Closing occurs when the money is disbursed to the seller and the recording takes place. Typically a day or two after buyer and seller sign the closing paperwork, and the lender completes there final review process.
What about first time home buyers?
Generally speaking, First Time Homebuyers are no different than any other homebuyer. These programs are rarely, if ever, exclusive to people that have never owned a home.
Obtaining a Mortgage Loan is similar to getting any other loan. How much you receive in financing is always relative to how much you can afford to pay, which is relative to how much you earn. Your ability to pay is only as important as your desire to pay. A check on your credit history is often a good indicator of this desire. Finally, there must be some type of collateral for the loan. Mortgage loans are attached to the home you are buying.
Most mortgage loans do require a Down Payment. 100% financing is available in some cases. You can choose to finance your home with one loan, a combination of two loans or receive a “Gift” or “Grant” for the Down Payment. Each option has advantages and disadvantages.
Who sets interest rates?
The Federal Reserve Board, is a non-partisan entity entrusted to set the nation’s monetary policy. Their efforts are aimed at maximizing economic growth and minimizing threats to the nation’s economy. The most obvious tool at their disposal is setting the interest rate that the Federal Government charges when it loans money from the Federal Reserve. Lowering rates is an incentive to the private sector to borrow more money and invest those dollars in the economy.

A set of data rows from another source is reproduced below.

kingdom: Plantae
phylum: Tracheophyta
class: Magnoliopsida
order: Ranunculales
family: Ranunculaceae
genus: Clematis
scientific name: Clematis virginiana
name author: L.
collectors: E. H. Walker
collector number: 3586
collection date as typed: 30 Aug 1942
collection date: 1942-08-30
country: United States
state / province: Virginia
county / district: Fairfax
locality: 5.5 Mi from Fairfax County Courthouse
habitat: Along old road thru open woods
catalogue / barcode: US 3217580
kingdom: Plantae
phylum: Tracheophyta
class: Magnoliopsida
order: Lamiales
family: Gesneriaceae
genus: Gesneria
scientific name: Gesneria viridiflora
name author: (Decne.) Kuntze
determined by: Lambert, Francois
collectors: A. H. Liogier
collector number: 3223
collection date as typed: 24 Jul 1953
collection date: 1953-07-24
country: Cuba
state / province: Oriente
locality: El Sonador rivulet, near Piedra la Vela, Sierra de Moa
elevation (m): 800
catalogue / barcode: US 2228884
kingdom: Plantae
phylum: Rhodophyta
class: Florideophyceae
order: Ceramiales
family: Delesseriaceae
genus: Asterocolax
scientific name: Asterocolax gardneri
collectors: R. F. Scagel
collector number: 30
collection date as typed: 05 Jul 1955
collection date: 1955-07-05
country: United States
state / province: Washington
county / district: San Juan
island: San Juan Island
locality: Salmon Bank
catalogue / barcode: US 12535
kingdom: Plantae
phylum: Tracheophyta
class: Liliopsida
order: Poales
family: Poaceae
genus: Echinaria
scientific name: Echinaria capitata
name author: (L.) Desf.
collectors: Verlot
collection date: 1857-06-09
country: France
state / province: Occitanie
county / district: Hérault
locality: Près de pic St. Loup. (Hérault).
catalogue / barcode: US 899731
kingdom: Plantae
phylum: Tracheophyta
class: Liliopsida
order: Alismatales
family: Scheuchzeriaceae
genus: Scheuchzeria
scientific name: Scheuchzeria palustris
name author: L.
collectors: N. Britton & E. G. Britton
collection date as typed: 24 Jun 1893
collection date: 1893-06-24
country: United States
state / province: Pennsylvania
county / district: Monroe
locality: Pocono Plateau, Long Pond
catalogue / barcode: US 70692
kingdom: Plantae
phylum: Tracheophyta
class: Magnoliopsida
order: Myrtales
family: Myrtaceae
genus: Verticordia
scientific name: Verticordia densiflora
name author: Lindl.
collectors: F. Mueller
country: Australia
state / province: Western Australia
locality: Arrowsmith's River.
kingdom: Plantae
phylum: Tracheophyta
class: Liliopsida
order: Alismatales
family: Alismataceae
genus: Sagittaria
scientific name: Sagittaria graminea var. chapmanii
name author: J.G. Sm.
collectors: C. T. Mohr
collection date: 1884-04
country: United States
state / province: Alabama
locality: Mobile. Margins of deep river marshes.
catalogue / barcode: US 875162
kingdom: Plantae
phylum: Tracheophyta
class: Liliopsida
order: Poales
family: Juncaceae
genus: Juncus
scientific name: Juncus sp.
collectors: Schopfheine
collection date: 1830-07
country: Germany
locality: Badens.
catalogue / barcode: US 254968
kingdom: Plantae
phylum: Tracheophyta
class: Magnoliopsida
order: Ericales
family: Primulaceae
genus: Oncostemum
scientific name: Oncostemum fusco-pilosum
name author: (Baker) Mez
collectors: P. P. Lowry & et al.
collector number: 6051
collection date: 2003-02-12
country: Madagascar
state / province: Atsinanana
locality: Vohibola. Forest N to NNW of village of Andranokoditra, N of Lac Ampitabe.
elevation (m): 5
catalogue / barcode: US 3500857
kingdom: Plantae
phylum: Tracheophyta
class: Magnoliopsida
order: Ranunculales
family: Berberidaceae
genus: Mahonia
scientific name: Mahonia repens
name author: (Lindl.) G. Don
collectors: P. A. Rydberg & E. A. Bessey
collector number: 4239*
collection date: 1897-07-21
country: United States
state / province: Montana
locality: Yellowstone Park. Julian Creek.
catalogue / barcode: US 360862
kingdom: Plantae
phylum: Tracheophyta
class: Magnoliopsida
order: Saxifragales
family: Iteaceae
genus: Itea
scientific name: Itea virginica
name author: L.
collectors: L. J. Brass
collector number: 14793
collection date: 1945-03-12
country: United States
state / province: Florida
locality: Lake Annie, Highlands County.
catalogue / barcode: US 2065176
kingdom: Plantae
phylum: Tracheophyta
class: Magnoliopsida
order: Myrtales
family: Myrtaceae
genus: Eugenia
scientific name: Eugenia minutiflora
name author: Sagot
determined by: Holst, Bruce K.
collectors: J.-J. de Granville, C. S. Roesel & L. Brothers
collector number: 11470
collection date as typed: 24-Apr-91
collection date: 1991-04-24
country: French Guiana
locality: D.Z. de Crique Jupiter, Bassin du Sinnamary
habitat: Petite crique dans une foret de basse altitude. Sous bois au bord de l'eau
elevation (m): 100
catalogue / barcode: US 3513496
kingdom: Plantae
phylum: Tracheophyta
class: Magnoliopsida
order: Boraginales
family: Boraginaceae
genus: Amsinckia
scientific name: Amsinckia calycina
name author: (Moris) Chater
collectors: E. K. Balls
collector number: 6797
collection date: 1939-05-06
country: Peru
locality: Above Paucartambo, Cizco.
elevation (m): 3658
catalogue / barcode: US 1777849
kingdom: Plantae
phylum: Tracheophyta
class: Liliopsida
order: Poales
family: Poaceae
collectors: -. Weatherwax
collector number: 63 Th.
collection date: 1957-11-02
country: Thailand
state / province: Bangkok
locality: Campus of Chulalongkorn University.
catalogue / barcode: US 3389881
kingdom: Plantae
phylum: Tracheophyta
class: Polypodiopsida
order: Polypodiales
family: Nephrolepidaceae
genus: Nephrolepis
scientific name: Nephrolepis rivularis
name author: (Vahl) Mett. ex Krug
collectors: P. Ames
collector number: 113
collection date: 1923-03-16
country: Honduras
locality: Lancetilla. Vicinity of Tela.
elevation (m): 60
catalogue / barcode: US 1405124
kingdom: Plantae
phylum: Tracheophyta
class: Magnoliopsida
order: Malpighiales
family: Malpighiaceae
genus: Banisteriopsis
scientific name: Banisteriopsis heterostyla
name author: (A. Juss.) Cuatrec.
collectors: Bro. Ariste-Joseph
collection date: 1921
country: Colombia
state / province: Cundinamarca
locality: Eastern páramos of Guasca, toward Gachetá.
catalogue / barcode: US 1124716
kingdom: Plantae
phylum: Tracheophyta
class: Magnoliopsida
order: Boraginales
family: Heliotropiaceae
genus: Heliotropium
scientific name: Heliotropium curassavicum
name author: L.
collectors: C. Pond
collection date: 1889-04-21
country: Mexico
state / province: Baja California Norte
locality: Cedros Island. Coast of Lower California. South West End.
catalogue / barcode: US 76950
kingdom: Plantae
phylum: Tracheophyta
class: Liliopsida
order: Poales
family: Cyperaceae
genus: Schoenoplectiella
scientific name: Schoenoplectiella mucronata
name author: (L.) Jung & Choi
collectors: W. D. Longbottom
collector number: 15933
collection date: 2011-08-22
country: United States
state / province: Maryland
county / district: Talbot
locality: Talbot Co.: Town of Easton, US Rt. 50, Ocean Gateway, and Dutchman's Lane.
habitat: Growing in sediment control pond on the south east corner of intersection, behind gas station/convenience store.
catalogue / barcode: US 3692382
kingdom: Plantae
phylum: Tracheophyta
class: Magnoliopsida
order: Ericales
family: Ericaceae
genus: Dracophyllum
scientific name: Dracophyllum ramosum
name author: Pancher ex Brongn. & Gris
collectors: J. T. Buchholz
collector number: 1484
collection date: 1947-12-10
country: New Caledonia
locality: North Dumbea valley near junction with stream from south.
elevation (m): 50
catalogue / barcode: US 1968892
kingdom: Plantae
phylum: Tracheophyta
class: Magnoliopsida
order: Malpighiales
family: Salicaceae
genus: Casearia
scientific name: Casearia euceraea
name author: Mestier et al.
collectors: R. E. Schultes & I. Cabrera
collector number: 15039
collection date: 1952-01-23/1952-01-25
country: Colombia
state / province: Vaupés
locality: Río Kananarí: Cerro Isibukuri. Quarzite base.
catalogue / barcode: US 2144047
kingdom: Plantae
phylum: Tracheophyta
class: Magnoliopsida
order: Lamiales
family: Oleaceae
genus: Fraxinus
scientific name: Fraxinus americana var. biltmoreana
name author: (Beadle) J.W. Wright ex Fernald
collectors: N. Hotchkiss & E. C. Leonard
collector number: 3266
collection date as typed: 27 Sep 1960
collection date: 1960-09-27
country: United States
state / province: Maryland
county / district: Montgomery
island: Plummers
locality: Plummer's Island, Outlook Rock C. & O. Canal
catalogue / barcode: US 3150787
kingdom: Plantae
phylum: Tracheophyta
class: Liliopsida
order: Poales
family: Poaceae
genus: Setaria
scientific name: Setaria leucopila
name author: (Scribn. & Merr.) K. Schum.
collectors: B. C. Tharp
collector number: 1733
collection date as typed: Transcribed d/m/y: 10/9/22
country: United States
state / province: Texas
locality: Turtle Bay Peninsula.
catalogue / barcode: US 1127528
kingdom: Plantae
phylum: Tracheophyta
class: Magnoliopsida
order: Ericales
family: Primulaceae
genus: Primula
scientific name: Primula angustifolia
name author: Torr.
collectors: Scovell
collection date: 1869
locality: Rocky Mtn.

Interest rates are currently at 40-year lows. They were lowered 11 times in 2002 in an effort to stimulate economic growth. Growth is good, too much growth can cause runaway inflation.
Can I use V.A.?
The first thing to do is find out if you are eligible to buy a home using VA insured financing. Basically if you served in any branch of the military for 24 months and were not dishonorably discharged, you should be eligible. The length of active duty requirement is less for War Time veterans and veterans that served prior to 1980. Active duty personnel are also eligible. Go to http://www.homeloans.va.gov/eligibility.htm for full details.
VA financing allows for financing 100% of the Purchase Price for your Primary Residence. Your eligibility is only available for one home at a time. You may own other properties, but VA will only allow financing on Primary Residences.
Even though you have V.A eligibility and your loan is zero out of pocket for you, there is still the closing costs to facilitate the transaction on your behalf. Typically, closing cost are from 2.5% – 3% of the sales price for both buyer and seller.
If you think you have eligibility, fill out form VA 26-1880 and include a copy of your DD 214. The process can be handled by your Mortgage Lender and can take 2-3 weeks to complete.
Qualifying for VA financing is similar to other mortgage loan programs; Employment and Income are verified, Credit is checked and the application is sent to the loan underwriter. VA, like most mortgage financing programs, requires a solid credit history for the previous 24 months, it differs however, in that VA does have minimum credit scores. Whether your credit is satisfactory for VA can often be determined only through a complete underwriting of the loan application.
VA is a fair, easy way to finance the purchase of a home.